At first I was going to do a big boom and build a new house from scratch,” says architect Gerardo Cerda about his initial plans for the Bucktown home he shares with his wife, Lauren, and their three young daughters. “Then at the last minute I reverted to Plan B.” Not that Gerardo, a principal in the firm Froelich Kim + Cerda Architecture, was compromising his vision. “Plan A—tearing it down—just never felt right,” he says. “I became more and more interested in the idea of taking a simple brick building and re-energizing it.”

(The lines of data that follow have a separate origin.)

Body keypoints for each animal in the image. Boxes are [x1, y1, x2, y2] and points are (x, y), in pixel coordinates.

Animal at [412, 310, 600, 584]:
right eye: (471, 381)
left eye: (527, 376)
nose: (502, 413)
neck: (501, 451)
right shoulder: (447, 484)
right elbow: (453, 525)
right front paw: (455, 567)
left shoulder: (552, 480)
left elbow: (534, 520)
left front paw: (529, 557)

It’s hard to believe this joyful, airy place was ever a claustrophobic two-flat honeycombed with windowless halls and tight little rooms. “It was a very humble building with no character,” notes 41-year-old Gerardo, who preserved the original façade (the structure dates to about 1908) as a neighborhood-compatible entrée into a spectacular new 3,500-square-foot single-family home. Hundred-year-old exposed brick walls in the front rooms transition to a 21st-century kitchen/family room addition at the rear. And a wall of glass allows sunlight to flood the room while making a verdant little greensward and enormous oak tree out back very much part of the living space. “In the summer the doors are always open,” says Lauren. “It’s such a healthy way to live.”

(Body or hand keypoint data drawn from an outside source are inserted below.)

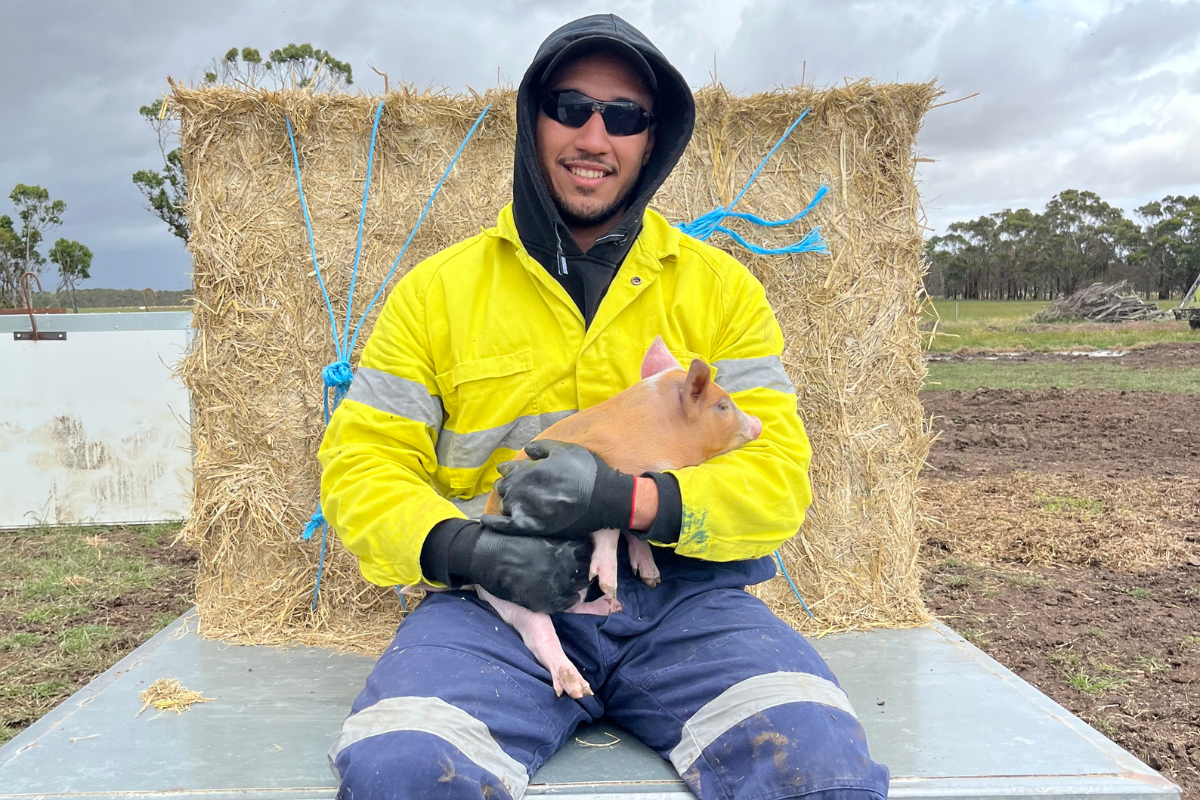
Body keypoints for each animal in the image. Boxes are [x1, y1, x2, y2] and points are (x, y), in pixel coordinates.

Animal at [470, 336, 762, 699]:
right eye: (722, 406)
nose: (758, 423)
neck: (665, 438)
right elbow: (608, 529)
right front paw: (609, 582)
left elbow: (634, 529)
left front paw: (650, 579)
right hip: (514, 590)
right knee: (540, 634)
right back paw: (580, 685)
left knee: (567, 609)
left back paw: (612, 609)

Gerardo’s boldest move was the design of the upstairs terrace off the master bedroom, where an open-air rectangle of stucco frames what is essentially an outdoor room. It’s a strong sculptural statement. “If you look out the window you see all these random wooden decks. Ours looks so different, almost tropical,” says Lauren. “I wanted another way to make the house uniquely mine,” says Gerardo of the personal stamp the terrace puts on the place.

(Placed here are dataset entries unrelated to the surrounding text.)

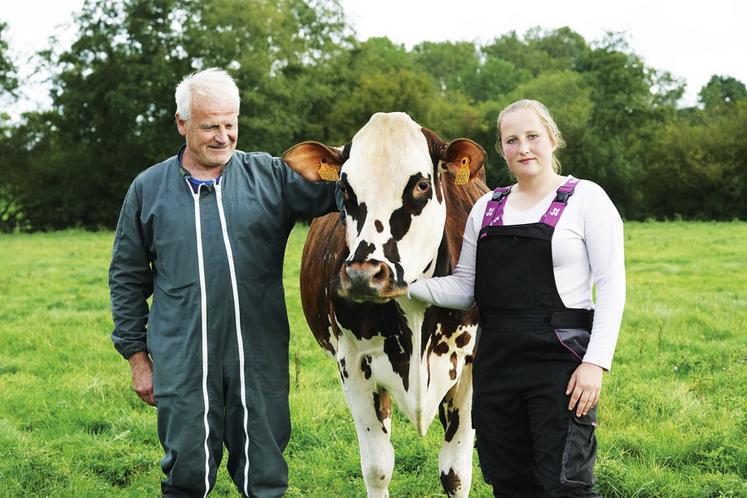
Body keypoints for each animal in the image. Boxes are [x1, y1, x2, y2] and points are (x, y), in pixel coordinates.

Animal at [284, 113, 488, 498]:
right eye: (345, 189)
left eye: (421, 185)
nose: (363, 274)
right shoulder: (352, 364)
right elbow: (378, 467)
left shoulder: (471, 367)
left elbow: (456, 472)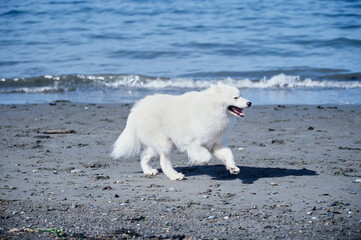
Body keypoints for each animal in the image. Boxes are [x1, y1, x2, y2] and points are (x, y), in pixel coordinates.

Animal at [110, 82, 250, 180]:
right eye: (235, 97)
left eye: (241, 96)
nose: (250, 103)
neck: (212, 109)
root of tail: (136, 109)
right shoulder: (192, 143)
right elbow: (206, 156)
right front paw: (198, 161)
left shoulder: (217, 143)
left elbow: (228, 154)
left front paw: (233, 168)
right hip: (164, 143)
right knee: (164, 162)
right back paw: (175, 176)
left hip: (157, 144)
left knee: (144, 155)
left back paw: (149, 171)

The kitchen bears a different stamp—an Italian one. Gerardo designed it with the help of Roman-born Chicagoan Luca Lanzetta, owner of the kitchen showroom Ernestomeda. Gerardo says he becomes more enamored each day with the beauty of the Italian cabinets’ cozy minimalism. “I love the warmth of the rift-cut oak and the clean lines,” he says. “This kitchen keeps things so open, flowing indoors to outdoors, we feel like we have a lot of space. And that feels so good.” Not bad for a Plan B.